Polygonで構築されたプロトコルやdAppsにはガバナンスソリューションが必要だとする一方、現状は他に選択肢がなく、マルチシグ(マルチ・シグネクチャ:Multi Signature)ウォレットやシングルウォレットが運用されていることにもGoel氏は言及。その上で、ブロックチェーンだけでなく、コミュニティにおける意思決定も分散化されてきていると付け加えています。

分散型アプリケーションを構築するのであれば、中心メンバーにもある程度の分散性が必要です。コミュニティの分散化を期待するだけではなく、創業チームも仮想通貨での構築という分散化の側面を受け入れ流べきでしょう。

人々は、物事が制度化された管理から、コミュニティによる管理へと移行していることに少しずつ気付き始めています。

信用は、仲介者からスマートコントラクトへと移行し、最近ではDAOが意思決定を行っています。

コンセンシス社の2021年第1四半期のDeFiレポートによると、dAppsやスマートコントラクトがコミュニティ主導のNFT取得を促進する、NFT所有の新たなメカニズムとしてDAOが注目を浴びています。

DAOの成功要因、および参入障壁とは

またGoel氏は、UniswapをバックボーンとするDAOのような成功例こそが、繁栄するコミュニティであるとします。彼によると、コミュニティを第一に考えるアプローチ、ビジョンを持つリーダー、そして「コミュニティへの参加」というコンセプト(つまりはより大きな利益のためには主導権を放棄する意思)に賛同する投資家が、その他の成功要因だということです。

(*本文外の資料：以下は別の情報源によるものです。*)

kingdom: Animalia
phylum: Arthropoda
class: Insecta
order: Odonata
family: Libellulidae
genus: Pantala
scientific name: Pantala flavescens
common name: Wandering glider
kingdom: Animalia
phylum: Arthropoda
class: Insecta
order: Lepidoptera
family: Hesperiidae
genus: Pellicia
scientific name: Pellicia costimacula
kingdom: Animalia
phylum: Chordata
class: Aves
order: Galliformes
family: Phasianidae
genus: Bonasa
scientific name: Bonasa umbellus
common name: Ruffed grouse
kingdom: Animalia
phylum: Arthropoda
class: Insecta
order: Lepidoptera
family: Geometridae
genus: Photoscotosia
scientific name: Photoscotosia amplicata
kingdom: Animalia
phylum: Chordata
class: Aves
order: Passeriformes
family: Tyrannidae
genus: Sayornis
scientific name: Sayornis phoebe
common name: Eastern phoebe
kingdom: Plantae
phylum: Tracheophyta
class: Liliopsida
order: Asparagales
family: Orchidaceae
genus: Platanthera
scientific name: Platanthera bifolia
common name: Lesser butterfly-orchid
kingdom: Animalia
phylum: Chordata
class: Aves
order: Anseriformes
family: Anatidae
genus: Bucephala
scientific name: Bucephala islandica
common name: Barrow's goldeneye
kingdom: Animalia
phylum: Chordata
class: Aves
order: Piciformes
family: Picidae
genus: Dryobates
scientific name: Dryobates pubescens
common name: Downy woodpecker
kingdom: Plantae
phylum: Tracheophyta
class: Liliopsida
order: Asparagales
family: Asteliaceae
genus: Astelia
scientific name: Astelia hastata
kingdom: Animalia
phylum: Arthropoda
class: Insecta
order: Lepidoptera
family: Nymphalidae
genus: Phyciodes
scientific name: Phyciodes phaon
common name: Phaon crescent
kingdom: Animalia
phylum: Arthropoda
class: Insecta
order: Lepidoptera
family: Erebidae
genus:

仮想通貨業界で起きつつある変化として、創業者はベンチャーキャピタルではなく、コミュニティに目を向けるようになったと同氏は指摘します。

人気の高まりを見せているとはいえ、DAOはまだ始まったばかりです。DAOにとっての最大の参入障壁は取引コストでしたが、レイヤー2ソリューションによりその問題は解決されています。

現在は規制当局のスタンスが、新規参入の障壁になっているとGoel氏は言います。

2021年以降、ブロックチェーンや仮想通貨に関しては、取引コストが議論されなくなることが予想されます。

イノベーションは、規制当局から尊重される必要があります。規制の部分に関しては大きな変革が必要ですが、やがてそれは達成されることでしょう。